Young Albert was 10 1/2 years old at the time and in his third year at the college preparatory school Luitpold Gymnasium. Many years later, in 1931, Talmey, who was 20 years old when he met Albert, recalled his memories of those weekly lunches to a reporter for the New York Times:

“Although there was a difference of 11 years between us, the boy had such an aptitude and zest for knowledge that it was an easy matter to get along together,” Talmey told the reporter. “I lent him many of my scientific books and he mastered their content in several months.”

Over the next five years, from 1889 to 1894, Talmey introduced and lent Einstein many books on science and philosophy such as Popular Book on Natural Science by Aaron Bernstein, Force and Matter by Ludwig Buchner and Critique of Pure Reason by Immanuel Kant. Many of the books that Talmey lent Einstein were considered leading sources of their subjects.

These weekly interactions are why Talmey is often considered an important mentor in Einstein’s early life. Each meeting, Einstein showed Talmey some of the problems he had solved that week and before long, Talmey recalled, the teenage Einstein had surpassed his mentor in mathematics and physics. As a result, their discussions eventually turned to philosophy.

After graduating from medical school in 1894, Talmey left Munich, Germany, and accompanied his older brother to the United States. The older brother had graduated from medical school two years earlier and was the one who introduced Talmey to the Einstein family in the first place.

Electron micrograph of the poliovirus taken in 1975.  Credit: Center for Disease Control and Prevention

Talmey practiced medicine in New York for many years into the mid-20th century. He’s well regarded for his work on cataracts, but his astute medical eye also contributed to other medical fields. Around the year 1917, he observed a link between patients who had underwent a tonsillectomy and later developed polio.

His observations were mostly disregarded until 1929 when a surge of polio cases developed, five of which were children from the same family who had all recently received tonsillectomies. The polio claimed three of those five children’s lives. As a result, the physicians changed the standard of care that year and no longer performed tonsillectomies in the summer when polio was most rampant.

Today, physicians know that the body’s antibodies that fight polio and prevent virus replication are present in the tonsils and gastrointestinal tract. Therefore, without tonsils the body has a more difficult time fending off the disease.
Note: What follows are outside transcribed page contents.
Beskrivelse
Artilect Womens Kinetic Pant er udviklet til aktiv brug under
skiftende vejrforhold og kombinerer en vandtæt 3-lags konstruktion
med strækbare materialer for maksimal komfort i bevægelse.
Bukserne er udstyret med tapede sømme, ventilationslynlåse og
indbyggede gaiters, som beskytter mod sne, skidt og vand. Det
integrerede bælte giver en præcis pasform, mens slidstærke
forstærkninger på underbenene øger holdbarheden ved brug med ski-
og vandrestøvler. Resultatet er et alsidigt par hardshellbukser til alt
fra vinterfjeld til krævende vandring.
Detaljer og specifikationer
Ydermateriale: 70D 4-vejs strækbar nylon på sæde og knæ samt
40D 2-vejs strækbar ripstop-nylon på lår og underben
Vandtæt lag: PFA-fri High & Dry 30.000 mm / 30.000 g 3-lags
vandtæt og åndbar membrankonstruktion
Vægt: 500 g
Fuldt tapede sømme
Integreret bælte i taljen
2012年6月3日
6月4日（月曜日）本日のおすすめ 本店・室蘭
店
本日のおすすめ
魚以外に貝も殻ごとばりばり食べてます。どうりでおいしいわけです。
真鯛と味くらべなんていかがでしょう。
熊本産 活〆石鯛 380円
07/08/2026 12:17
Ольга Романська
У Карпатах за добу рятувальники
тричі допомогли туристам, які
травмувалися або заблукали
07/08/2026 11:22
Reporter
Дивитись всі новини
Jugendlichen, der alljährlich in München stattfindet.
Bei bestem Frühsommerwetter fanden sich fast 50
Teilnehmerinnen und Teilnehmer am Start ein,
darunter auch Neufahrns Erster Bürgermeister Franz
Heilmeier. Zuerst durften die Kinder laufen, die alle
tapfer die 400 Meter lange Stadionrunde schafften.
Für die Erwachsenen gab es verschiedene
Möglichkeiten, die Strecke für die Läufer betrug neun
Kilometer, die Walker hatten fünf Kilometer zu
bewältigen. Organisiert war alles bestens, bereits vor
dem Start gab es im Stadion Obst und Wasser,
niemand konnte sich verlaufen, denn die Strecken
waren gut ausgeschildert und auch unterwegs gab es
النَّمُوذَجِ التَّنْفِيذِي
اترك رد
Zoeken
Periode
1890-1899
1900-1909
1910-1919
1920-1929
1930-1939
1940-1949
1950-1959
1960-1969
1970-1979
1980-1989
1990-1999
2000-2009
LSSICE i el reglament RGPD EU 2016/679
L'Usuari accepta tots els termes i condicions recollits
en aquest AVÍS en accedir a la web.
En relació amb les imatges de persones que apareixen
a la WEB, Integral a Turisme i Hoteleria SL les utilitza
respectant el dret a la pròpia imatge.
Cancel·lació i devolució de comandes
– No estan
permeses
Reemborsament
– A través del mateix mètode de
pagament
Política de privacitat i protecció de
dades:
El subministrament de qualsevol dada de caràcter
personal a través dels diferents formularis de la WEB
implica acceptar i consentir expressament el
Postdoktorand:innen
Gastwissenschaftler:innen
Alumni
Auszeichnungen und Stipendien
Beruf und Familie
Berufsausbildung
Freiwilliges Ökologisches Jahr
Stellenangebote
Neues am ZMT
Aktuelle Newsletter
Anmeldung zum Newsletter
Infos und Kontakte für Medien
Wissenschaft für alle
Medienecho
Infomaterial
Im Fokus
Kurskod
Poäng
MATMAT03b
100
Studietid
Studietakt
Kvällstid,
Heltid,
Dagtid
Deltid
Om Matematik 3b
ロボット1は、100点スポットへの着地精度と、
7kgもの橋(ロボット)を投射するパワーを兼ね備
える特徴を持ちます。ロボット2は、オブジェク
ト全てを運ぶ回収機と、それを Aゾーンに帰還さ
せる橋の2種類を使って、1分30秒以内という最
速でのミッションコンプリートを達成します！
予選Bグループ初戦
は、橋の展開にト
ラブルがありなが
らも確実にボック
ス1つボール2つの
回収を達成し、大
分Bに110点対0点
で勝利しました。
Photograph of Albert Einstein in his office at the University of Berlin, published in the US in 1920.
Image obtained via Wikimedia. 

Despite living an ocean away for nearly 40 years, Einstein was not far from Talmey’s thoughts. In fact, most of Talmey’s time during 1919 and 1920 was spent in the New York Public Library where he dug up everything he could find on Einstein’s momentous work thus far.

Talmey even wrote a book that attempted to explain the complex concepts of Einstein’s relativity theory to the public. More important than the scientific explanations, however, was his account of their friendship.

“The most important aspect of his book is the tale of the relationship he had with Einstein, for it gives us insights into the development of one of the greatest scientists who has ever lived,” stated James Ravin, an ophthalmologist in Toledo, OH, in his 1997 scientific publication on “Albert Einstein and his mentor Max Talmey.”